琼州。
傍晚,在考试院隔绝了数日的詹夫子终于得以撑着一把老骨头回到詹府。
路上,身为知府的詹元祺一脸无奈:
“父亲,府试虽事关重大,但您也不必亲临,一应事情由我和平之呢。”
詹夫子闭目养神,并不是很想理会自家这有八百个心眼子的儿子。
他这把老骨头为何要重出江湖?还不是怕这两只狐狸临时变卦?
只有自己坐镇,这两人才能安分些,乖乖将映华出的考题作为府试之题。
也幸好自己在,不然就映华所出之题的惊骇程度,怕是能临场又来一次狸猫换太子了。
“这几日,映华那边可有来信?”
不想跟自家儿子扯皮的詹夫子另起了一个话头。
“有的,除开小少爷每日的课业,还有一封给您的信,儿子已经遣人将其一同归置于您的书房内。”

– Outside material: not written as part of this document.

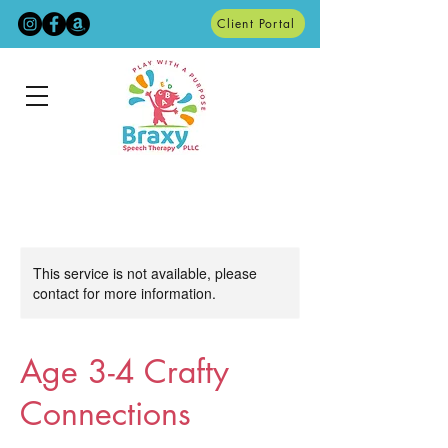
Client Portal
This service is not available, please
contact for more information.
Age 3-4 Crafty
Connections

“嗯。”詹夫子满意地点点头,这几日的,他最牵挂的,就是小少爷的课业了。
前几日,他明显感觉到小少爷写的几个简单大字已经颇有样子,只要后续习字时不敷衍,相信再过不久就能加练了。
没过一会儿,马车便停了。
“老太爷、老爷,到了。”
詹知府闻言便起身下车,而后又在马车边小心翼翼地搀着自家父亲下马车。
没办法,家里就这么一个老父亲,便是再顽固,也只能顺着啊。